Each paper is required to list its weaknesses. Inherently, all research involving relationships of any kind has the weakness of “correlational, not causational.” Any representations of this research should ideally show this. It’s way more fun to say on TV though, that “X caused Y” and therefore we should “Z”. And a lot of times the media and others ASSUME that we all know this. Be the smart consumer, and do. Assume that all data presented as fact is more like a really good guess, the goodness of the guess depending on how well they executed the previous 4 elements of this list. 


  1. Apply science knowing that it’s helpful for the group, but inapplicable for the individual:

Here’s what I mean. If you want to know how 2293 Canadian mothers did to help their kids teething pain, great. But if you want to know what to do with your kid? You’re on your own. We can always try the suggestions that come out of research, but know that any one person could fit anywhere on the bell curve of researched attitudes, behaviors, and outcomes. Isn’t that nice. After all that.

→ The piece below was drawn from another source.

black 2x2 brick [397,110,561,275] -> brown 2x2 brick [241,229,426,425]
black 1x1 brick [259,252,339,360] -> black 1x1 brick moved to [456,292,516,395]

If you can go through all these steps, you’re going to be able to discern the quality of the research being presented. 


Do most reporters or bloggers do this? 


Not a chance. 


They’ll often take a line of text and use it as conclusive evidence (out of context) as to why their point is pure truth. However, if you ask the author of the research about their interpreting their findings, they’ll almost always say “It depends!” 

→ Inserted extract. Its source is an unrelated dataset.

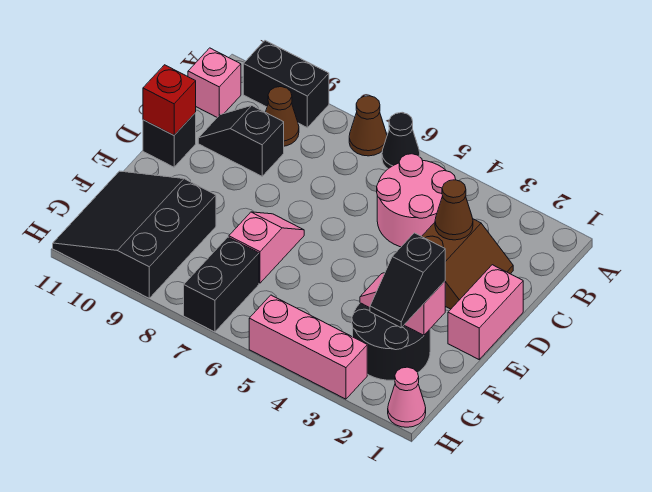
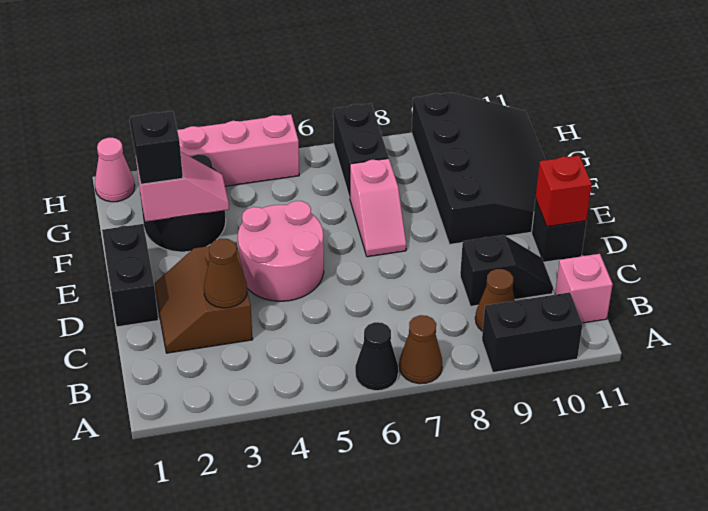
pink 2x2 round brick [377,154,456,247] -> pink 2x2 round brick moved to [238,201,324,301]
pink 1x2 brick [448,265,523,359] -> black 1x2 brick [102,224,158,327]
black 3x3 slope [53,171,216,298] -> black 3x4 slope [412,93,545,244]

Beware of overly simplified conclusions.


In the case of this study, let’s run it through the list.

  1.  The original article is blocked to me because I’m no longer able to access these databases for free. I was totally spoiled before through my former hookups as a university adjunct professor and from my days as a student. I’m taking my info from the original abstract, or summary, that the article authors prepared for publication. You can find the article HERE.
  2. Journal assessment: I’ve published with Environmental Psychology, and it’s a great journal. You can also judge a journal by its impact factor. I found THIS article to be a helpful summary of impact factors.
  3. Meta-analysis? Nope. But kind of. This study is actually an accumulation of seven different studies performed by the same authors. 
  4. This group of authors spans North America. This is particularly fun to me. Oregon, Canada, Massachusetts. It’s a hard thing to coordinate efforts and funding across institutions and geography like that, especially in a pandemic. I didn’t see any conflicts of interest, but I could dig deeper if this was a hot topic or something highly debatable.
  5. I didn’t see any notes about limitations because I didn’t read the full article-- interesting right? I assume that their hands are tied in ways that most research studies are: correlation, not causation, and not longitudinal (they didn’t measure data over time, just at one point).
  6. I recognize that while most grateful people are environmentally conscious, I could be the exception.


I hope this little guide helps you break down the research that is misinterpreted, simplified, and thrown around social media like parade candy these days. And I hope that you feel great about giving your future granddaughter a better world because you’re choosing gratitude in the midst of the chaos of 2020!